THE EMPORER JONES
Wooster Group
It is appropriate that the piece is a filmic representation and nearly impossible to fix in a staged space. Occasionally we see glimpses of rafters at the edge of a projection screen, but for the most part we are presented with a video performance. Following Baudrillard’s breakdown of the mirror stage’s objectival and spatial points of reference, we are presented, instead, with a screen (literally). There are no anchors for the camera’s perspective. At times Jones’ figure is seen from above, at others, the camera turns to the floor and feet, but, regardless of how the figure spins, the background appears still and fixed in a single perspective.
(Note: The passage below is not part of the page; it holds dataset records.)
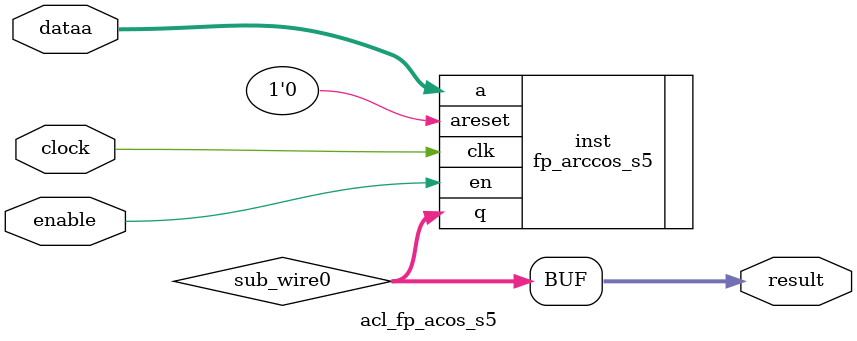
<source format=v>

`timescale 1 ps / 1 ps
// synopsys translate_on
module acl_fp_acos_s5 (
	enable,
	clock,
	dataa,
	result);

	input	  enable;
	input	  clock;
	input	[31:0]  dataa;
	output	[31:0]  result;

	wire [31:0] sub_wire0;
	wire [31:0] result = sub_wire0[31:0];

	fp_arccos_s5	inst (
				.en (enable),
        .areset(1'b0),
				.clk(clock),
				.a(dataa),
				.q(sub_wire0));

endmodule

</source>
The distinction between surfaces has been almost completely effaced. Interior blends into exterior and the background advances to press itself against the foreground. Scenically, Jones appears before and within his mansion, passing through blank fields of color, a confusion of distance and dimension that culminates in a jungle that resembles an abstract expressionist painting’s pure surface where shadow and light trade places back and forth. And this is all as much a myth as the mocked decay of the film, its sputterings and scratches recalling an old reel from the colonial period of O’Neill’s text, for this surface is not a surface, but the limitless skies of a blue screen.
Smithers floats in between the textures of positive and negative space, his voice similarly obscured and blurred at the edges. His voice seems completely swallowed by the grain and gravel of sound, his vocal presence overshadowing speech like the visual ghost that flits about. Herein, we face an aural superimposition as much as a visual. He is an acousmetre (Michel Chion “The Voice in Cinema”) brought on-screen. Likewise, the insistent rhythm of the drums and their musical counterpart, surround the off-screen space without an anchor point or origin. They play like an unconscious of the film, or of Jones, if we can even separate the two.
Jameson’s pastiche of ethnic stereotypes (none of the characters speak “straight,” but play up their own exaggerated accent) without normative comparison, a “blank parody,” find its most cogent figuration in the transition dance where Smithers mirrors Jones’ choreography. Both are dressed in Asiatic garb, samurai-like accents on kimonos, and the black-faced Volk suddenly appears like strange compilation of ethnographic studies. She is the feminized Black, Asian, Male Other, leaving me to wonder whether her performance supports Baudrillard’s claim of the end of alienation and the Other in the obscene or whether, in fact, she follows Huyssen’s placement of the postmodern in precisely that Otherness. Jones and his/her double, Smithers, dance roughly the same kabuki-style movements. The grainy film recalls those early missionaries of the Lumiere brothers, capturing the first representations of a cultural memory. Scoring this against the repetitive drones of a simple candy-colored electronic sample highlights the staging of a postmodern, postcultural, postglobal fabrication. There is a wonderful moment where Jones leaves the screen and her double continues dancing behind his frame, the mirror stage’s disjunction from the subject-source confirmed in an instant.
It
seems that the audio field offers a rich alternative to the visual field
for many of postmodern theory’s claims. If we, like Sontag, are in
search of erotics of the text, sound’s un-locatable intrusion into the
physical person of the spectator speaks (or calls, groans, roars, etc)
for a possible site of production. Here is the touch of a vibration immersing
the subject and extending him or her across a bridge to its source, tying
one and the other. When the offstage/offscreen sounds wash over the
text of the retreating Jones at the end of his performance, does this mark
the frightening end of O’Neill’s modernist coherence, the end of his mock-sovereign
and the crow(n)ing of a Baudrillardian sovereign, “a state of fascination
and vertigo linked to the obscene delirium of communication”?